READ: Antibiotics for covid cases worsen India’s superbug crisis | India News,The Indian Express

According to a research, published in the journal Infection and Drug Resistance, the use of excessive use of antibiotics —while treating covid patients—has fueled drug-resistant infections in India adding to alarming antimicrobial resistance levels;now the country’s Covid crisis has put the calamity into hyperdrive

Co-infections were caused by multidrug-resistant organisms in about half of the cases as per the study. Almost 60% of patients with secondary infections died, It shows that if Covid doesn’t kill you, these secondary infections can.

LEARNING FROM HOME/ WITHOUT CLASSES / BASICS

Since their discovery, antibiotics have served as the cornerstone of modern medicine. However, the persistent overuse and misuse of antibiotics in human and animal health have encouraged the emergence and spread of antibiotic resistance, which occurs when microbes, such as bacteria, become resistant to the drugs used to treat them.

                        Antibiotic resistance happens when germs like bacteria and fungi develop the ability to defeat the drugs designed to kill them. That means the germs are not killed and continue to grow.

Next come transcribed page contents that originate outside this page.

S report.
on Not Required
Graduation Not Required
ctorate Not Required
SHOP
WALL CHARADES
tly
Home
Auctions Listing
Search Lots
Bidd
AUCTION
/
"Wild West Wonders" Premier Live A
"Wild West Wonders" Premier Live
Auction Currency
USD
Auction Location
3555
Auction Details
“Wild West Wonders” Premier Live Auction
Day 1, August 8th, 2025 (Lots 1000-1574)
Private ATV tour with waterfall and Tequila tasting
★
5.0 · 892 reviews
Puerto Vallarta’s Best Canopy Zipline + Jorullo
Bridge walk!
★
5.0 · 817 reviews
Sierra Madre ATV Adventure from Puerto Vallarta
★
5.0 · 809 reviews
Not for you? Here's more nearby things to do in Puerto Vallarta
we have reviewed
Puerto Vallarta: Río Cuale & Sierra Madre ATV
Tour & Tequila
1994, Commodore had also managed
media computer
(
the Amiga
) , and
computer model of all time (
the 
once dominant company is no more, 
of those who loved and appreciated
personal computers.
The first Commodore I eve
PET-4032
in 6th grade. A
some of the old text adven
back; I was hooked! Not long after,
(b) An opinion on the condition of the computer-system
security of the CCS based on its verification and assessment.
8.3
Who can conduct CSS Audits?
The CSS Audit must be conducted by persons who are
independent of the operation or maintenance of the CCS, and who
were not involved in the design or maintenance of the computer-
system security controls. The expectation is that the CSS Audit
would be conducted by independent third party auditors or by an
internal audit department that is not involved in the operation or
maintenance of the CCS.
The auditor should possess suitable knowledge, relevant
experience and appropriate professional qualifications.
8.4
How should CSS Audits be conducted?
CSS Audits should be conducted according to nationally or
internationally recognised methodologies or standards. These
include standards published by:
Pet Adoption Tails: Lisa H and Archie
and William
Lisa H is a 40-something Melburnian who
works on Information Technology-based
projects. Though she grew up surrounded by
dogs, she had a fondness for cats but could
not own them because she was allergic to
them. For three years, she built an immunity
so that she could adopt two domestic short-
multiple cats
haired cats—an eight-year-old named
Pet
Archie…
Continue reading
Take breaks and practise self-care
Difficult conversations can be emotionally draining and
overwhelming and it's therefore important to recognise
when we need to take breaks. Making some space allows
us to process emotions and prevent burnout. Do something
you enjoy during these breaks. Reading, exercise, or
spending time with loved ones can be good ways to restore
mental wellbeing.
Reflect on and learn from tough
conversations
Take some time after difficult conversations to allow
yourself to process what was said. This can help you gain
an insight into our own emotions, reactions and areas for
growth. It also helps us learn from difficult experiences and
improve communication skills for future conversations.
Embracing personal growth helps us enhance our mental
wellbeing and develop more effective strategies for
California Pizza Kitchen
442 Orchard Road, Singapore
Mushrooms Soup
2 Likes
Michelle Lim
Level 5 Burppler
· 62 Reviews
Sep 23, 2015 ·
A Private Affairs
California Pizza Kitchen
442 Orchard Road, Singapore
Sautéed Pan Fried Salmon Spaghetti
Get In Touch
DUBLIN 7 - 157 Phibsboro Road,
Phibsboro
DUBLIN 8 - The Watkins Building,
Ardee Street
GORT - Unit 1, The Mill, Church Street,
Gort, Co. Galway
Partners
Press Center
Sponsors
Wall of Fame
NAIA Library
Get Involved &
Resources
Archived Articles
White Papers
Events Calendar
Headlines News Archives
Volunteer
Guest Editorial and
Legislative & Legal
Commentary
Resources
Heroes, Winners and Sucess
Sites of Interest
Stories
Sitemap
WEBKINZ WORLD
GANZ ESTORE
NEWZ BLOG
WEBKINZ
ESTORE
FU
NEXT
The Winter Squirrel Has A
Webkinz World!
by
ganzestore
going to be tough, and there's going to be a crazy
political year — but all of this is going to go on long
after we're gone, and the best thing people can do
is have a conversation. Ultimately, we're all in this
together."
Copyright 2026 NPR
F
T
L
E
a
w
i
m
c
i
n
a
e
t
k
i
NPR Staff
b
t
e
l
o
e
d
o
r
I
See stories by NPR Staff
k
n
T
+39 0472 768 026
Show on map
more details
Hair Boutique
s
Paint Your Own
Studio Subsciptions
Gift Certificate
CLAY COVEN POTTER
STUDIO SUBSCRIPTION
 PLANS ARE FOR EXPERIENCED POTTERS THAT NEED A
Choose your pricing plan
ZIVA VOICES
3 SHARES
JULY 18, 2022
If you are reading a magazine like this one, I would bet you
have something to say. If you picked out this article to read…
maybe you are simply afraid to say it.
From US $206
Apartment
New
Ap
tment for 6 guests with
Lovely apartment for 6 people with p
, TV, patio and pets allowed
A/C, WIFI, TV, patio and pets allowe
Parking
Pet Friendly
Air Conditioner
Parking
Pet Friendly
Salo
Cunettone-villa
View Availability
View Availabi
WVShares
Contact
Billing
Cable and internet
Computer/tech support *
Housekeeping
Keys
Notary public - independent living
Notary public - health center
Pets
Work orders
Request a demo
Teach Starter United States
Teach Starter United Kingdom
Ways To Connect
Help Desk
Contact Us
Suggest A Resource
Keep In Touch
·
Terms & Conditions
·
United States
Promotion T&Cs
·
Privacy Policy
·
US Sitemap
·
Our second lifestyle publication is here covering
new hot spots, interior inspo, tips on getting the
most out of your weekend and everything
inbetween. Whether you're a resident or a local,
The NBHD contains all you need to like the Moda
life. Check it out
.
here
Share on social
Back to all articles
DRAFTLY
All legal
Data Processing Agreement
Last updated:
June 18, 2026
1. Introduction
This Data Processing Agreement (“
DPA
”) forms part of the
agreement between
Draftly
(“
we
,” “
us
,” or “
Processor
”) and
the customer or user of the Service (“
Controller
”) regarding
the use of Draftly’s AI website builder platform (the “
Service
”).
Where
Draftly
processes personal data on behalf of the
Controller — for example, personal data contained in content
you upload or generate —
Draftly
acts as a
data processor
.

               Antibiotic resistance does not mean the body is becoming resistant to antibiotics; it is that bacteria have become resistant to the antibiotics designed to kill them.

                             As a result, standard medical treatments become ineffective and infections persist and may spread to others. Microorganisms that develop antimicrobial resistance are sometimes referred to as “superbugs”. This makes infections virtually untreatable, taking us back to the pre-antibiotic era.

                                While AMR to some extent is a natural phenomenon, certain human actions accelerate this process of increasing resistance. The single most powerful contributor to resistance is the global unrestrained use of antibiotics. This includes their underuse, overuse and misuse in both human and animal health (food animals and companion animals) and in agriculture.

      An effective way of preventing antibiotic resistance is by using antibiotics only when they are prescribed by doctors. The first antibiotic was penicillin, discovered by Alexander Fleming.

                         According to a 2016 PLOS Medicine paper, 416 of every 100,000 Indians die of infectious diseases each year. This is more than twice the U.S.’s crude infectious-disease mortality-rate in the 1940s, when antibiotics were first used there. If these miracle drugs stop working, no one will be hit harder than India.

                            Three major sources of resistance: overuse of antibiotics by human beings;

overuse in the veterinary sector;

and environmental antibiotic contamination due to pharmaceutical and hospital discharge.

                              To tackle the first source, India classified important antibiotics under Schedule H1 of the Drugs and Cosmetics Rules 1945, so that they couldn’t be sold without prescriptions. Still, Schedule H1 drugs are freely available in pharmacies, with state drug-controllers unable to enforce the law widely.

                            As far as veterinary use goes, India’s 2017 National Action Plan on Antimicrobial Resistance did talk about restricting antibiotic use as growth promoters. Sadly, no progress has been made on this front yet, allowing companies to sell last-resort drugs to farmers over the counter.

                               The 2017 document also spoke about regulating antibiotics levels in discharge from pharmaceutical firms has been pumping massive amounts of antibiotics into local lakes, rivers and sewers. This has led to an explosion in resistance genes in these waterbodies. Still, India is yet to introduce standards for antibiotics in waste water, which means antibiotic discharge in sewage is not even being monitored regularly. As the country takes its time to formulate regulations, the toll from antibiotic-misuse is growing at an alarming rate. According to a 2013 estimate, around 58,000 newborns die in India each year due to sepsis from resistant bacteria.